The personality ethics focused on social image consciousness, techniques and quick fixes, social bandaids and aspirin that addressed acute problems and sometimes even appeared to solve them temporary – but left the underlying chronic problems untouched to fester and resurface time and again.
The personality ethic essentially took two paths:
- Human and Public Relations Technique and the other was
- Positive Mental Attitude.
Some of the philosophy was expressed in inspiring and sometime valid maxims such as “Your attitude determines your attitude” “Smiling wins more friends than frowning.” “Whatever the mind of man can conceive and believe it can achieve.”
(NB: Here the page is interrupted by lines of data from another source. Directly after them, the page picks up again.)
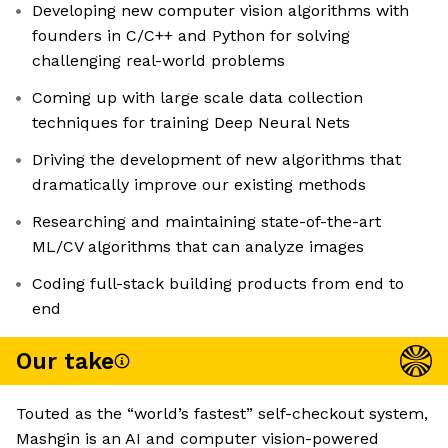
Developing new computer vision algorithms with
founders in C/C++ and Python for solving
challenging real-world problems
Coming up with large scale data collection
techniques for training Deep Neural Nets
Driving the development of new algorithms that
dramatically improve our existing methods
Researching and maintaining state-of-the-art
ML/CV algorithms that can analyze images
Coding full-stack building products from end to
end
Our take
Touted as the “world’s fastest” self-checkout system,
Mashgin is an AI and computer vision-powered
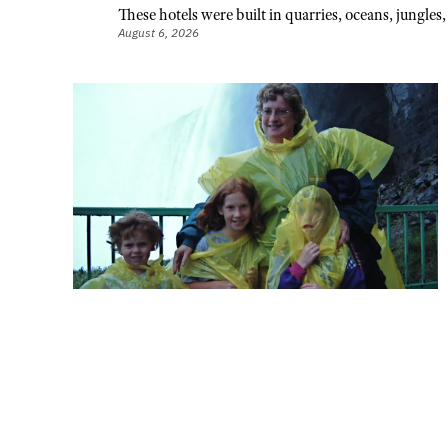
These hotels were built in quarries, oceans, jungle
August 6, 2026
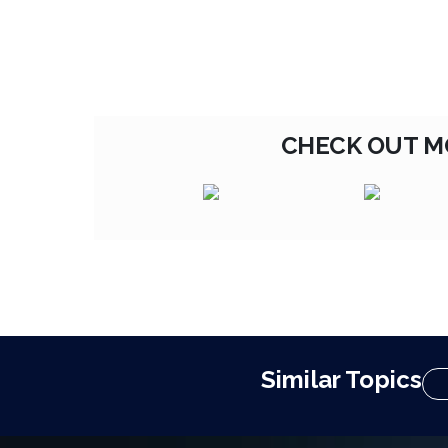
CHECK OUT M
Similar Topics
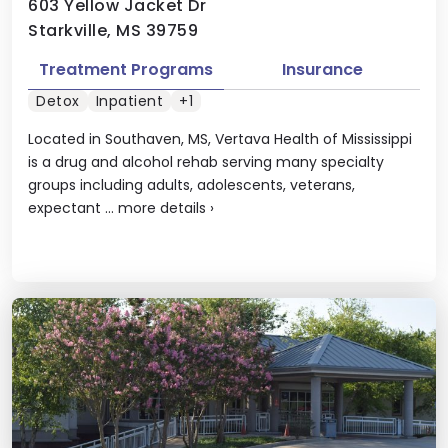
603 Yellow Jacket Dr
Starkville, MS 39759
Treatment Programs
Insurance
Detox
Inpatient
+1
Located in Southaven, MS, Vertava Health of Mississippi
is a drug and alcohol rehab serving many specialty
groups including adults, adolescents, veterans,
expectant ...
more details
›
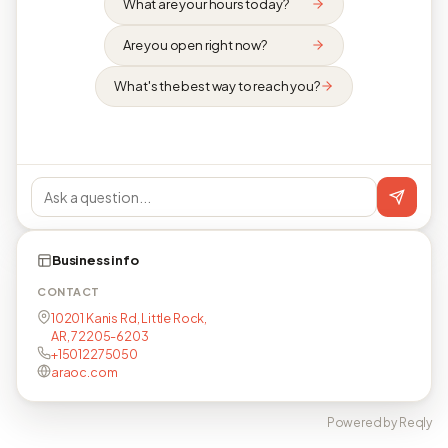
What are your hours today?
Are you open right now?
What's the best way to reach you?
Business info
CONTACT
10201 Kanis Rd, Little Rock,
AR, 72205-6203
+15012275050
araoc.com
Powered by Reqly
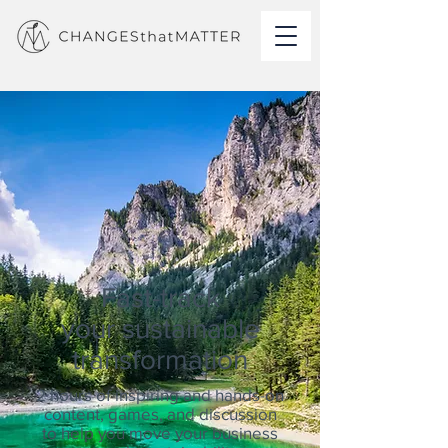
Fast-track
your sustainable
transformation
2 hours of
inspiring and hands-on
content,
games,
and discussion
to help you move your business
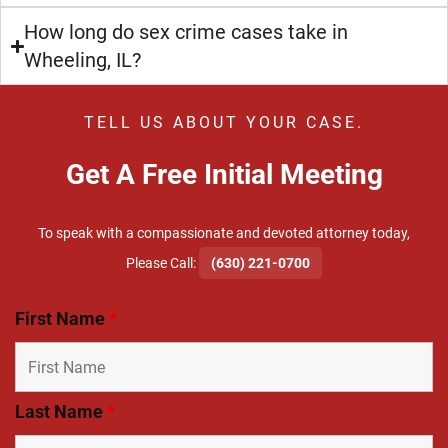
How long do sex crime cases take in
Wheeling, IL?
TELL US ABOUT YOUR CASE.
Get A Free Initial Meeting
To speak with a compassionate and devoted attorney today,
​Please Call:
(630) 221-0700
First Name
*
Last Name
*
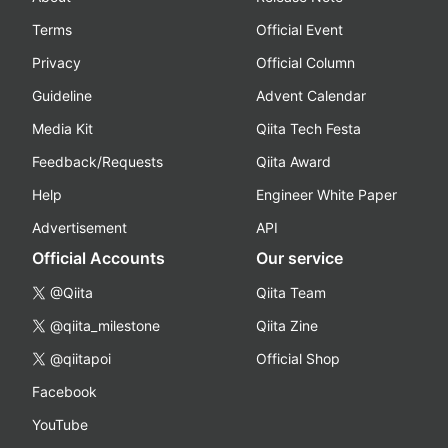
Terms
Official Event
Privacy
Official Column
Guideline
Advent Calendar
Media Kit
Qiita Tech Festa
Feedback/Requests
Qiita Award
Help
Engineer White Paper
Advertisement
API
Official Accounts
Our service
@Qiita
Qiita Team
@qiita_milestone
Qiita Zine
@qiitapoi
Official Shop
Facebook
YouTube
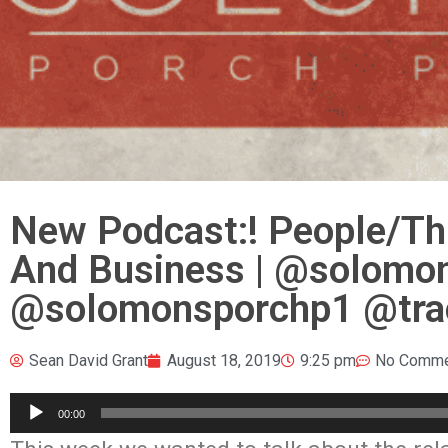
New Podcast:! People/Thi
And Business | @solomo
@solomonsporchp1 @tra
Sean David Grant
August 18, 2019
9:25 pm
No Comme
Audio
00:00
Player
Other parts of the personality approach were clearly manipulative, even deceptive, encouraging people to use technique to get other people to like them, quick- fixes Influence technique, Power strategies, Communication skills and Positive attitudes.
Stephen Covey was not suggesting that the elements of the personality ethic – personality growth, communications skill, training and education in the field of influence strategies and positive thinking are not beneficial, in fact sometimes they are essential for success, however, they are secondary and not primary traits.
He noted that to focus on techniques is like cramming your way through school. You sometime get by, perhaps even get good grades, but if you don’t pay the price day in and day out, you never achieve true mastery of the subjects you study or develop an educated mind.
You cannot cram on a farm, if you forget to plant in the spring and you play around in the summer, you cannot cram in the fall to bring harvest. The farm is a natural system. The price must be paid and the process followed. You always reap what you sow, there is no shortcut. This is the law of the farm.
What we are communicate far more eloquently than anything we say or do.